En el tiempo que llevo escribiendo sobre nacionalismo y nación, no me canso de insistir en esos dos conceptos que caminan dados de la mano dentro de la enjundia político-sociológica capaz -como lo ha hecho- de cambiar el mundo.

Insistir sobre ellos, sobre estos constructos, no es lluvia sobre mojado, sino que el momento, quizás más que entonces, es propicio para que lo hagamos con la contundencia que requiere impulsar o defender una política y una ideología concreta como es la nacionalista.

Uno de los pensadores más relevantes de nuestro tiempo sobre la nación -y quizás más comprensivo que Gellner y Kedourer- sea Isaiah Berlin, que ha dicho que "el nacionalismo brota no pocas veces de un sentido ultrajado y herido de dignidad humana, del deseo de reconocimiento, y es una de las fuerzas mayores que impulsan la historia humana, hasta constituir una dinámica más poderosa que ninguna otra existente en nuestros días".

Y la evidencia es que la nación no estaba emboscada, solo que se debatía por subsistir y lo ha hecho.

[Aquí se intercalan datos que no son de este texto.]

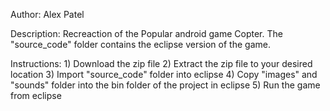 Author: Alex Patel

Description: Recreaction of the Popular android game Copter.
             The "source_code" folder contains the eclipse version of the game.

Instructions: 1) Download the zip file
              2) Extract the zip file to your desired location
              3) Import "source_code" folder into eclipse
              4) Copy "images" and "sounds" folder into the bin folder of the project in eclipse
              5) Run the game from eclipse
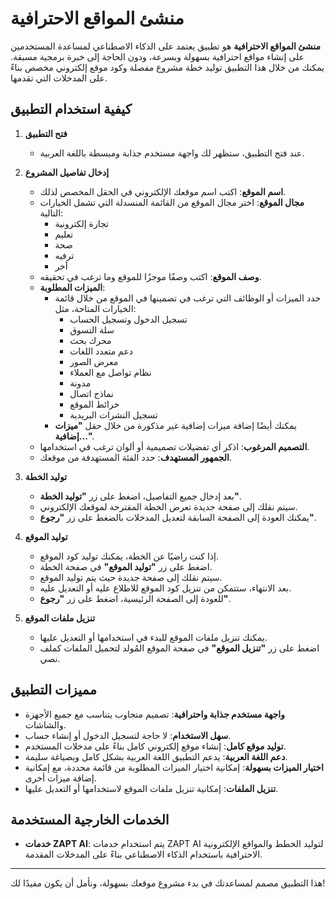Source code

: # منشئ المواقع الاحترافية

**منشئ المواقع الاحترافية** هو تطبيق يعتمد على الذكاء الاصطناعي لمساعدة المستخدمين على إنشاء مواقع احترافية بسهولة وبسرعة، ودون الحاجة إلى خبرة برمجية مسبقة. يمكنك من خلال هذا التطبيق توليد خطة مشروع مفصلة وكود موقع إلكتروني مخصص بناءً على المدخلات التي تقدمها.

## كيفية استخدام التطبيق

1. **فتح التطبيق**

   - عند فتح التطبيق، ستظهر لك واجهة مستخدم جذابة ومبسطة باللغة العربية.

2. **إدخال تفاصيل المشروع**

   - **اسم الموقع**: اكتب اسم موقعك الإلكتروني في الحقل المخصص لذلك.
   - **مجال الموقع**: اختر مجال الموقع من القائمة المنسدلة التي تشمل الخيارات التالية:
     - تجارة إلكترونية
     - تعليم
     - صحة
     - ترفيه
     - آخر
   - **وصف الموقع**: اكتب وصفًا موجزًا للموقع وما ترغب في تحقيقه.
   - **الميزات المطلوبة**:
     - حدد الميزات أو الوظائف التي ترغب في تضمينها في الموقع من خلال قائمة الخيارات المتاحة، مثل:
       - تسجيل الدخول وتسجيل الحساب
       - سلة التسوق
       - محرك بحث
       - دعم متعدد اللغات
       - معرض الصور
       - نظام تواصل مع العملاء
       - مدونة
       - نماذج اتصال
       - خرائط الموقع
       - تسجيل النشرات البريدية
     - يمكنك أيضًا إضافة ميزات إضافية غير مذكورة من خلال حقل **"ميزات إضافية..."**.
   - **التصميم المرغوب**: اذكر أي تفضيلات تصميمية أو ألوان ترغب في استخدامها.
   - **الجمهور المستهدف**: حدد الفئة المستهدفة من موقعك.

3. **توليد الخطة**

   - بعد إدخال جميع التفاصيل، اضغط على زر **"توليد الخطة"**.
   - سيتم نقلك إلى صفحة جديدة تعرض الخطة المقترحة لموقعك الإلكتروني.
   - يمكنك العودة إلى الصفحة السابقة لتعديل المدخلات بالضغط على زر **"رجوع"**.

4. **توليد الموقع**

   - إذا كنت راضيًا عن الخطة، يمكنك توليد كود الموقع.
   - اضغط على زر **"توليد الموقع"** في صفحة الخطة.
   - سيتم نقلك إلى صفحة جديدة حيث يتم توليد الموقع.
   - بعد الانتهاء، ستتمكن من تنزيل كود الموقع للاطلاع عليه أو التعديل عليه.
   - للعودة إلى الصفحة الرئيسية، اضغط على زر **"رجوع"**.

5. **تنزيل ملفات الموقع**

   - يمكنك تنزيل ملفات الموقع للبدء في استخدامها أو التعديل عليها.
   - اضغط على زر **"تنزيل الموقع"** في صفحة الموقع المُولد لتحميل الملفات كملف نصي.

## مميزات التطبيق

- **واجهة مستخدم جذابة واحترافية**: تصميم متجاوب يتناسب مع جميع الأجهزة والشاشات.
- **سهل الاستخدام**: لا حاجة لتسجيل الدخول أو إنشاء حساب.
- **توليد موقع كامل**: إنشاء موقع إلكتروني كامل بناءً على مدخلات المستخدم.
- **دعم اللغة العربية**: يدعم التطبيق اللغة العربية بشكل كامل وبصياغة سليمة.
- **اختيار الميزات بسهولة**: إمكانية اختيار الميزات المطلوبة من قائمة محددة، مع إمكانية إضافة ميزات أخرى.
- **تنزيل الملفات**: إمكانية تنزيل ملفات الموقع لاستخدامها أو التعديل عليها.

## الخدمات الخارجية المستخدمة

- **خدمات ZAPT AI**: يتم استخدام خدمات ZAPT AI لتوليد الخطط والمواقع الإلكترونية الاحترافية باستخدام الذكاء الاصطناعي بناءً على المدخلات المقدمة.

---

هذا التطبيق مصمم لمساعدتك في بدء مشروع موقعك بسهولة، ونأمل أن يكون مفيدًا لك!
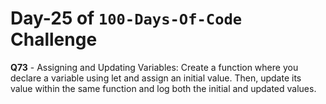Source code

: # Day-25 of `100-Days-Of-Code` Challenge

**Q73** - Assigning and Updating Variables: Create a function where you declare a variable using let and assign an initial value. Then, update its value within the same function and log both the initial and updated values.
 

 

 
 
 


 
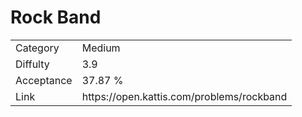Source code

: # Rock Band

<table>
    <tr>
        <td>Category</td>
        <td>Medium</td>
    </tr>
    <tr>
        <td>Diffulty</td>
        <td>3.9</td>
    </tr>
    <tr>
        <td>Acceptance</td>
        <td>37.87 %</td>
    </tr>
    <tr>
        <td>Link</td>
        <td>https://open.kattis.com/problems/rockband</td>
    </tr>
</table>
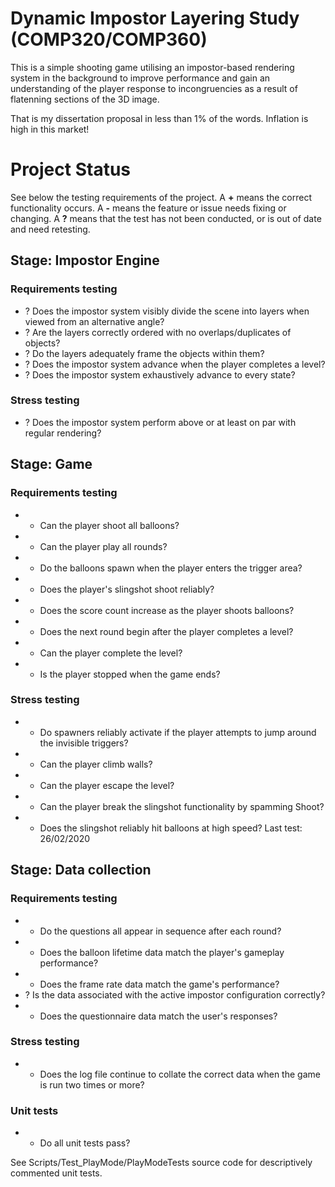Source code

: # Dynamic Impostor Layering Study (COMP320/COMP360)
This is a simple shooting game utilising an impostor-based rendering system in the background to improve performance and gain an understanding of the player response to incongruencies as a result of flatenning sections of the 3D image.

That is my dissertation proposal in less than 1% of the words. Inflation is high in this market!

# Project Status
See below the testing requirements of the project. A **+** means the correct functionality occurs. A **-** means the feature or issue needs fixing or changing. A **?** means that the test has not been conducted, or is out of date and need retesting.

## Stage: Impostor Engine
### Requirements testing
* ? Does the impostor system visibly divide the scene into layers when viewed from an alternative angle?
* ? Are the layers correctly ordered with no overlaps/duplicates of objects?
* ? Do the layers adequately frame the objects within them?
* ? Does the impostor system advance when the player completes a level?
* ? Does the impostor system exhaustively advance to every state?

### Stress testing
* ? Does the impostor system perform above or at least on par with regular rendering?

## Stage: Game
### Requirements testing
* + Can the player shoot all balloons?
* + Can the player play all rounds?
* + Do the balloons spawn when the player enters the trigger area?
* + Does the player's slingshot shoot reliably?
* + Does the score count increase as the player shoots balloons?
* + Does the next round begin after the player completes a level?
* + Can the player complete the level?
* + Is the player stopped when the game ends?

### Stress testing
* + Do spawners reliably activate if the player attempts to jump around the invisible triggers?
* + Can the player climb walls?
* + Can the player escape the level?
* + Can the player break the slingshot functionality by spamming Shoot?
* + Does the slingshot reliably hit balloons at high speed?
Last test: 26/02/2020

## Stage: Data collection
### Requirements testing
* + Do the questions all appear in sequence after each round?
* + Does the balloon lifetime data match the player's gameplay performance?
* - Does the frame rate data match the game's performance?
* ? Is the data associated with the active impostor configuration correctly?
* + Does the questionnaire data match the user's responses?

### Stress testing
* + Does the log file continue to collate the correct data when the game is run two times or more?

### Unit tests
* + Do all unit tests pass?

See Scripts/Test_PlayMode/PlayModeTests source code for descriptively commented unit tests.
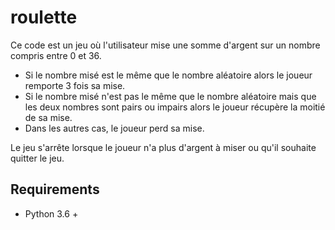 # roulette

 Ce code est un jeu où l'utilisateur mise une somme 
 d'argent sur un nombre compris entre 0 et 36.
 * Si le nombre misé est le même que le nombre
 aléatoire alors le joueur remporte 3 fois sa mise.
 *  Si le nombre misé n'est pas le même que le nombre
 aléatoire mais que les deux nombres sont pairs ou 
 impairs alors le joueur récupère la moitié de sa mise.
 * Dans les autres cas, le joueur perd sa mise.
 
 Le jeu s'arrête lorsque le joueur n'a plus d'argent 
 à miser ou qu'il souhaite quitter le jeu.
 
 
 ## Requirements
 * Python 3.6 +
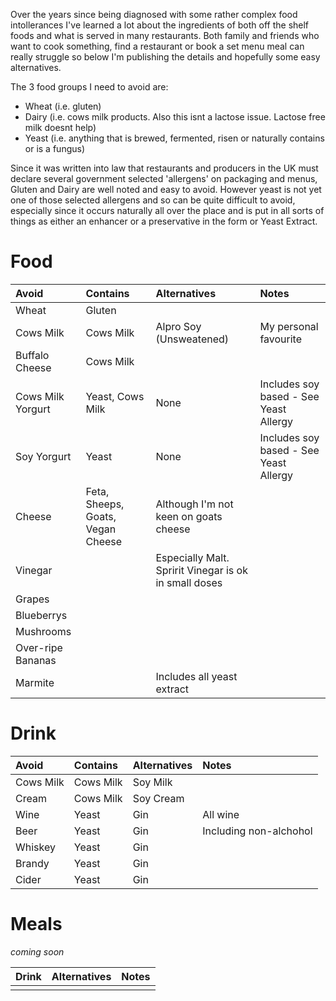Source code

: Over the years since being diagnosed with some rather complex food intollerances I've learned a lot about the ingredients of both off the shelf foods and what is served in many restaurants.  Both family and friends who want to cook something, find a restaurant or book a set menu meal can really struggle so below I'm publishing the details and hopefully some easy alternatives.

The 3 food groups I need to avoid are:
- Wheat (i.e. gluten)
- Dairy (i.e. cows milk products. Also this isnt a lactose issue. Lactose free milk doesnt help)
- Yeast (i.e. anything that is brewed, fermented, risen or naturally contains or is a fungus)

Since it was written into law that restaurants and producers in the UK must declare several government selected 'allergens' on packaging and menus, Gluten and Dairy are well noted and easy to avoid.  However yeast is not yet one of those selected allergens and so can be quite difficult to avoid, especially since it occurs naturally all over the place and is put in all sorts of things as either an enhancer or a preservative in the form or Yeast Extract.

# Food #

| Avoid | Contains | Alternatives | Notes |
| :--- |:--- |:--- | :--- |
| Wheat | Gluten | |
| Cows Milk | Cows Milk | Alpro Soy (Unsweatened) | My personal favourite |
| Buffalo Cheese | Cows Milk | |
| Cows Milk Yorgurt | Yeast, Cows Milk | None | Includes soy based - See Yeast Allergy |
| Soy Yorgurt | Yeast | None | Includes soy based - See Yeast Allergy |
| Cheese | Feta, Sheeps, Goats, Vegan Cheese | Although I'm not keen on goats cheese |
| Vinegar | | Especially Malt. Spririt Vinegar is ok in small doses |
| Grapes | | |
| Blueberrys | | |
| Mushrooms | | |
| Over-ripe Bananas | | |
| Marmite | | Includes all yeast extract |

# Drink #

| Avoid | Contains | Alternatives | Notes |
| :--- |:--- |:--- | :--- |
| Cows Milk | Cows Milk | Soy Milk | |
| Cream | Cows Milk | Soy Cream | |
| Wine | Yeast | Gin | All wine |
| Beer | Yeast | Gin | Including non-alchohol |
| Whiskey | Yeast | Gin | |
| Brandy | Yeast | Gin | |
| Cider | Yeast | Gin | |


# Meals #
*coming soon*

| Drink | Alternatives | Notes |
| :--- |:--- | :--- |
|  | | |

La nación ha regresado motivada por la crisis de los sistemas políticos de la vieja guardia y por los modernos podemitas, que serán flor de un día. Todo aquello que empuje un territorio a dignificarse y a sentirse como un organismo humano con ansias de vivir su vida y de colaborar con las vecindades no se podrá destruir ni con constituciones ni con alegatos, que cansan por su monotonía, instalada en un bucle de pseudointelectualidad.

Javier Tussel en "España, una angustia nacional" (escrito en 1999 y que cobra rabiosa actualidad) pregunta sobre el retorno de la nación: "¿Constituye un fin, una vuelta atrás o un presagio del futuro?" Si aparece la nación es porque instancias superiores carecen de la capacidad de movilización; por ejemplo, lo que ha acontecido en Cataluña.

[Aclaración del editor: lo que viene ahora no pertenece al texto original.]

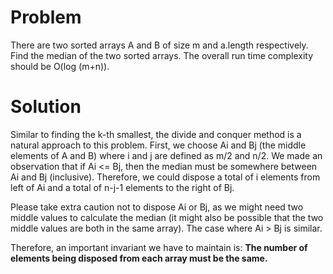 Problem
====
There are two sorted arrays A and B of size m and a.length respectively. Find
the median of the two sorted arrays. The overall run time complexity should
be O(log (m+n)).
 
Solution
===
Similar to finding the k-th smallest, the divide and conquer method is a natural approach to this problem. First, we choose Ai and Bj (the middle elements of A and B) where i and j are defined as m/2 and n/2. We made an observation that if Ai <= Bj, then the median must be somewhere between Ai and Bj (inclusive). Therefore, we could dispose a total of i elements from left of Ai and a total of n-j-1 elements to the right of Bj.

Please take extra caution not to dispose Ai or Bj, as we might need two middle values to calculate the median (it might also be possible that the two middle values are both in the same array). The case where Ai > Bj is similar.
 
 
Therefore, an important invariant we have to maintain is:
**The number of elements being disposed from each array must be the same.**
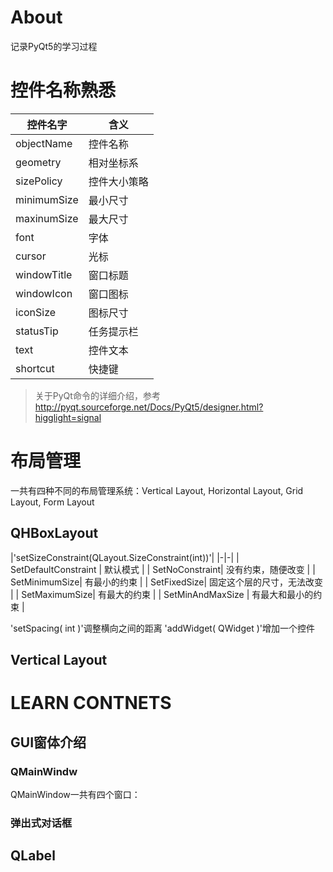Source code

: # About
记录PyQt5的学习过程
# 控件名称熟悉
| 控件名字 | 含义 | 
| -|-|
| objectName | 控件名称 |
| geometry | 相对坐标系 |
| sizePolicy | 控件大小策略 | 
| minimumSize | 最小尺寸 |
| maxinumSize | 最大尺寸 |
| font | 字体 |
| cursor | 光标 |
| windowTitle | 窗口标题 |
| windowIcon | 窗口图标 |
| iconSize | 图标尺寸 |
| statusTip | 任务提示栏 |
| text | 控件文本 |
| shortcut | 快捷键 |
> 关于PyQt命令的详细介绍，参考<http://pyqt.sourceforge.net/Docs/PyQt5/designer.html?higglight=signal>

# 布局管理
一共有四种不同的布局管理系统：Vertical Layout, Horizontal Layout, Grid Layout, Form Layout

## QHBoxLayout
|'setSizeConstraint(QLayout.SizeConstraint(int))'|
|-|-|
| SetDefaultConstraint | 默认模式 |
| SetNoConstraint| 没有约束，随便改变 |
| SetMinimumSize| 有最小的约束 |
| SetFixedSize| 固定这个层的尺寸，无法改变 |
| SetMaximumSize| 有最大的约束 |
| SetMinAndMaxSize | 有最大和最小的约束 |

'setSpacing( int )'调整横向之间的距离
'addWidget( QWidget )'增加一个控件



## Vertical Layout


# LEARN CONTNETS
## GUI窗体介绍
### QMainWindw
QMainWindow一共有四个窗口：

### 弹出式对话框

## QLabel
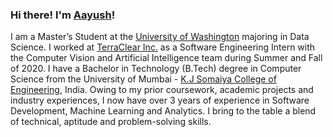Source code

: ### Hi there! I'm [Aayush](https://www.linkedin.com/in/aayushah19/)!

I am a Master’s Student at the [University of Washington](https://www.washington.edu/) majoring in Data Science. I worked at [TerraClear Inc.](https://www.terraclear.com/) as a Software Engineering Intern with the Computer Vision and Artificial Intelligence team during Summer and Fall of 2020. I have a Bachelor in Technology (B.Tech) degree in Computer Science from the University of Mumbai - [K.J Somaiya College of Engineering](https://kjsce.somaiya.edu/en), India. Owing to my prior coursework, academic projects and industry experiences, I now have over 3 years of experience in Software Development, Machine Learning and Analytics. I bring to the table a blend of technical, aptitude and problem-solving skills.

<!--
**aayush1909/aayush1909** is a ✨ _special_ ✨ repository because its `README.md` (this file) appears on your GitHub profile.

Here are some ideas to get you started:

- 🔭 I’m currently working on ...
- 🌱 I’m currently learning ...
- 👯 I’m looking to collaborate on ...
- 🤔 I’m looking for help with ...
- 💬 Ask me about ...
- 📫 How to reach me: ...
- 😄 Pronouns: ...
- ⚡ Fun fact: ...
-->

La nación no es algo que pasa, sino que se desarrolla y crece, adquiriendo características diferentes con el trascurso del tiempo. "Es un producto de la voluntad individual y colectiva ejercida en un momento singular por razones que en otro tiempo no llegaron a producir idénticos resultados".

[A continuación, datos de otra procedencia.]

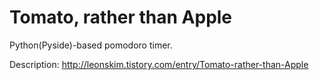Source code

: Tomato, rather than Apple
====

Python(Pyside)-based pomodoro timer.

Description:
http://leonskim.tistory.com/entry/Tomato-rather-than-Apple

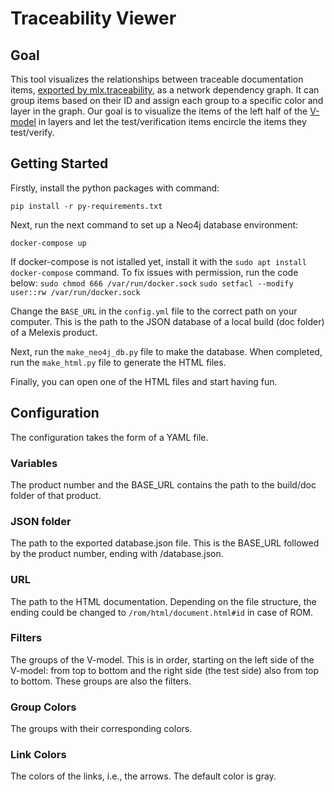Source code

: # Traceability Viewer

## Goal

This tool visualizes the relationships between traceable documentation items,
[exported by mlx.traceability](https://melexis.github.io/sphinx-traceability-extension/configuration.html#export),
as a network dependency graph. It can group items based on their ID and assign each group to a specific color and
layer in the graph. Our goal is to visualize the items of the left half of the
[V-model](https://en.wikipedia.org/wiki/V-model_(software_development)) in layers and let the test/verification items
encircle the items they test/verify.

## Getting Started

Firstly, install the python packages with command:

`pip install -r py-requirements.txt`

Next, run the next command to set up a Neo4j database environment:

`docker-compose up`

If docker-compose is not istalled yet, install it with the `sudo apt install docker-compose` command.
To fix issues with permission, run the code below:
`sudo chmod 666 /var/run/docker.sock`
`sudo setfacl --modify user::rw /var/run/docker.sock`

Change the `BASE_URL` in the `config.yml` file to the correct path on your computer.
This is the path to the JSON database of a local build (doc folder) of a Melexis product.

Next, run the `make_neo4j_db.py` file to make the database.
When completed, run the `make_html.py` file to generate the HTML files.

Finally, you can open one of the HTML files and start having fun.

## Configuration

The configuration takes the form of a YAML file.

### Variables

The product number and the BASE_URL contains the path to the build/doc folder of that product.

### JSON folder

The path to the exported database.json file. This is the BASE_URL followed by the product number, ending with /database.json.

### URL

The path to the HTML documentation. Depending on the file structure, the ending could be changed to `/rom/html/document.html#id` in case of ROM.

### Filters

The groups of the V-model. This is in order, starting on the left side of the V-model: from top to bottom and the right
side (the test side) also from top to bottom.
These groups are also the filters.

### Group Colors

The groups with their corresponding colors.

### Link Colors

The colors of the links, i.e., the arrows. The default color is gray.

España se construyó como nación alrededor de Castilla; España era Castilla y su conciencia nacional comenzó con la Constitución de Cádiz, en 1812, donde brota el patriotismo ante la invasión del enemigo, de Napoleón.

Cataluña, según Pier Vilar, entre 1250 y 1350 ya existía como estado-nación, y fue Felipe V el que dio el espaldarazo de su absolutismo imponiendo el decreto de Nueva Planta, por lo que Cataluña dejó de existir como Estado integrado en la monarquía hispánica para pasar a ser una provincia más de esa monarquía, con lo cual todas sus instituciones históricas se abolieron, pero nunca han caído en el olvido. He ahí el estado de la cuestión y su reivindicación permanente.